Dix minutes plus tard, Plan-Crépin était de retour : le banquier venait de partir pour Londres et ne rentrerait pas avant plusieurs jours.
— Décidément les configurations astrales ne nous sont pas favorables, pour parler comme ma défunte tante Alfreda qui fréquentait le Zodiaque et dépassait Mme de Thèbes(1) de cent coudées au tirage des cartes !
— Que j’aurais aimé la rencontrer ! déplora Marie-Angéline.
— Ah, ça je n’en doute pas un seul instant ! Je vous rappelle cependant que l’Église réprouve ce genre d’activité ! N’empêche que j’espère de tout mon cœur que Dieu, qui a l’esprit plus large que ses serviteurs, l’aura reçue à bras ouverts car c’était bien la plus gentille et la plus généreuse des créatures…
— Si nous en revenions à notre problème ? Il me semble que nous nous en éloignons !
— Très juste ! Prenez un taxi, filez à la résidence Kledermann et passez-moi au crible Heinrich, le maître d’hôtel ! Il nous connaît toutes les deux et il n’osera pas vous refuser l’adresse !
Quelques minutes plus tard, Marie-Angéline roulait dans un taxi en direction de la Goldenküste, la Rive dorée, dont la résidence Kledermann était l’un des fleurons, bien décidée à ne pas revenir bredouille, et, apparemment, la chance était de son côté.

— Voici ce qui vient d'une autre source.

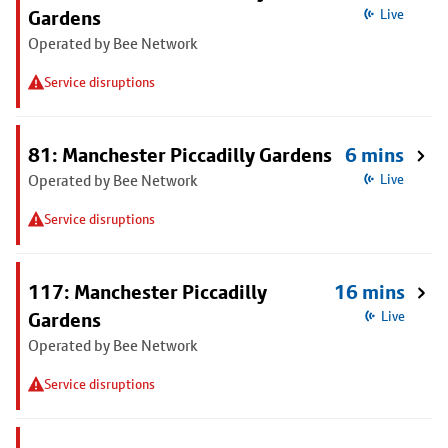
Gardens
Live
Operated by Bee Network
Service disruptions
81: Manchester Piccadilly Gardens
6 mins
Operated by Bee Network
Live
Service disruptions
117: Manchester Piccadilly
16 mins
Gardens
Live
Operated by Bee Network
Service disruptions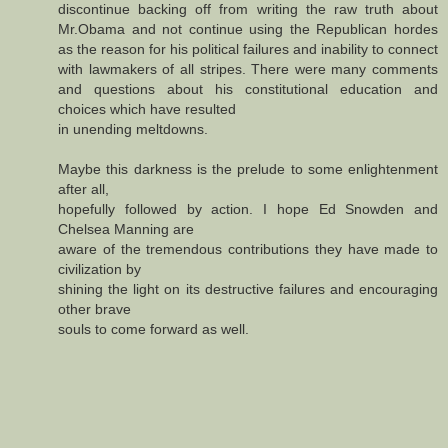
discontinue backing off from writing the raw truth about
Mr.Obama and not continue using the Republican hordes
as the reason for his political failures and inability to connect
with lawmakers of all stripes. There were many comments
and questions about his constitutional education and
choices which have resulted
in unending meltdowns.
Maybe this darkness is the prelude to some enlightenment
after all,
hopefully followed by action. I hope Ed Snowden and
Chelsea Manning are
aware of the tremendous contributions they have made to
civilization by
shining the light on its destructive failures and encouraging
other brave
souls to come forward as well.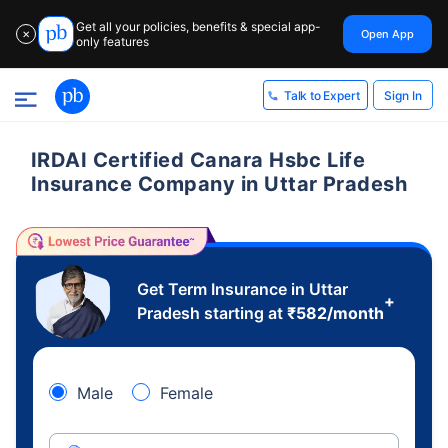
Get all your policies, benefits & special app-
Open App
✕
only features
Sign In
Talk to Expert
IRDAI Certified Canara Hsbc Life
Insurance Company in Uttar Pradesh
Get Term Insurance in Uttar
+
Pradesh starting at
₹
582
/month
Male
Female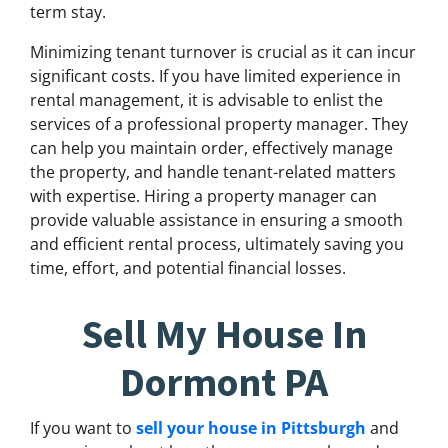
term stay.
Minimizing tenant turnover is crucial as it can incur
significant costs. If you have limited experience in
rental management, it is advisable to enlist the
services of a professional property manager. They
can help you maintain order, effectively manage
the property, and handle tenant-related matters
with expertise. Hiring a property manager can
provide valuable assistance in ensuring a smooth
and efficient rental process, ultimately saving you
time, effort, and potential financial losses.
Sell My House In
Dormont PA
If you want to
sell your house in Pittsburgh
and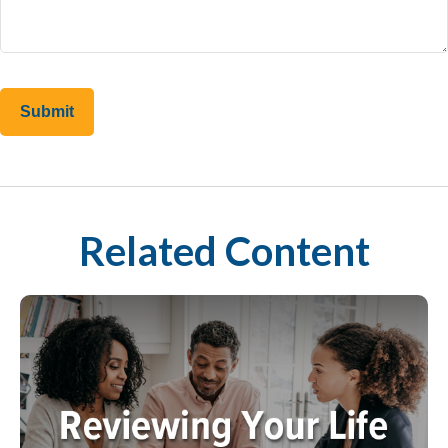
Related Content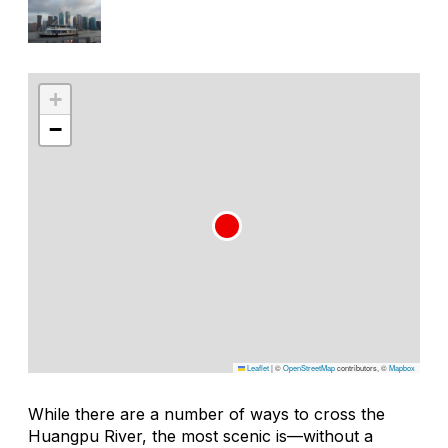
+
−
Leaflet
|
©
OpenStreetMap
contributors, ©
Mapbox
While there are a number of ways to cross the
Huangpu River, the most scenic is—without a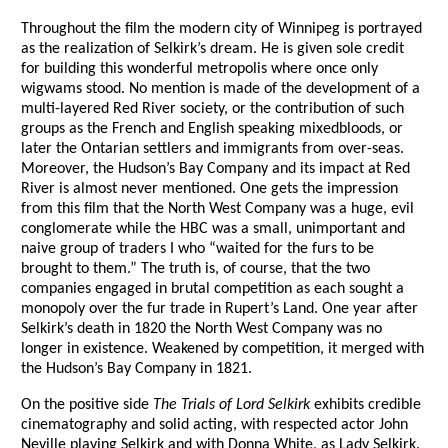
Throughout the film the modern city of Winnipeg is portrayed
as the realization of Selkirk’s dream. He is given sole credit
for building this wonderful metropolis where once only
wigwams stood. No mention is made of the development of a
multi-layered Red River society, or the contribution of such
groups as the French and English speaking mixedbloods, or
later the Ontarian settlers and immigrants from over-seas.
Moreover, the Hudson’s Bay Company and its impact at Red
River is almost never mentioned. One gets the impression
from this film that the North West Company was a huge, evil
conglomerate while the HBC was a small, unimportant and
naive group of traders I who “waited for the furs to be
brought to them.” The truth is, of course, that the two
companies engaged in brutal competition as each sought a
monopoly over the fur trade in Rupert’s Land. One year after
Selkirk’s death in 1820 the North West Company was no
longer in existence. Weakened by competition, it merged with
the Hudson’s Bay Company in 1821.
On the positive side
The Trials of Lord Selkirk
exhibits credible
cinematography and solid acting, with respected actor John
Neville playing Selkirk and with Donna White, as Lady Selkirk.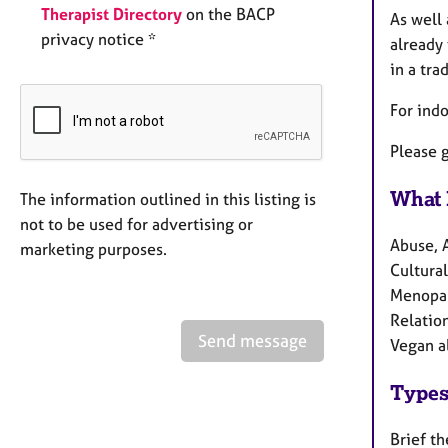
Therapist Directory
on the BACP
As well 
privacy notice *
already 
in a tra
For ind
Please g
What 
The information outlined in this listing is
not to be used for advertising or
Abuse, 
marketing purposes.
Cultural
Menopau
Relation
Send message
Vegan a
Types
Brief t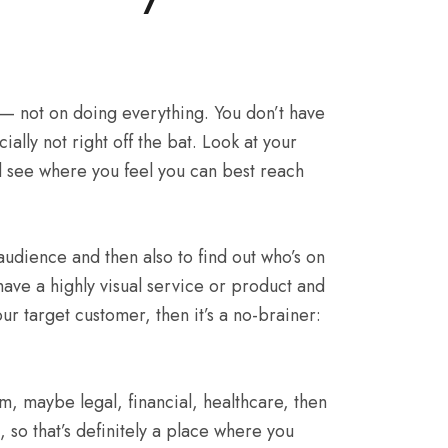
 — not on doing everything. You don’t have
ally not right off the bat. Look at your
nd see where you feel you can best reach
dience and then also to find out who’s on
 have a highly visual service or product and
our target customer, then it’s a no-brainer:
rm, maybe legal, financial, healthcare, then
 so that’s definitely a place where you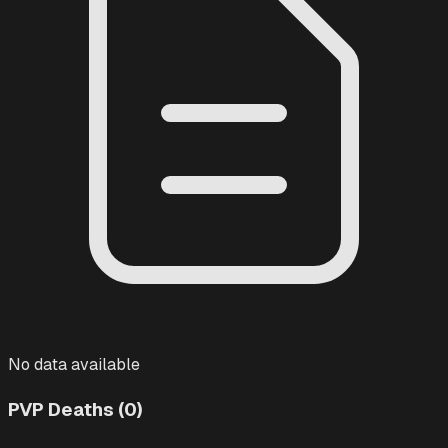
No data available
PVP Deaths (0)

À cause de la neige sa voiture roulait prudemment et lui laissa tout le temps de remarquer, sortant d’un magasin de fleurs et chargé d’un imposant bouquet de roses pourpres, un personnage en qui elle n’eut aucune peine à reconnaître Gaspard Grindel. Elle fit aussitôt stopper son taxi, suivit des yeux le bouquet, et le vit disparaître dans une rutilante voiture de sport qu’elle désigna derechef à son chauffeur :
— Vous voyez cette chose rouge ?
— Une Bugatti ? Faudrait être aveugle !
— Et vous vous sentez capable de la suivre sans vous faire remarquer ?
— C’est l’enfance de l’art à condition qu’elle n’aille pas trop vite. Et avec cette neige… elle ne va sûrement pas courir la poste.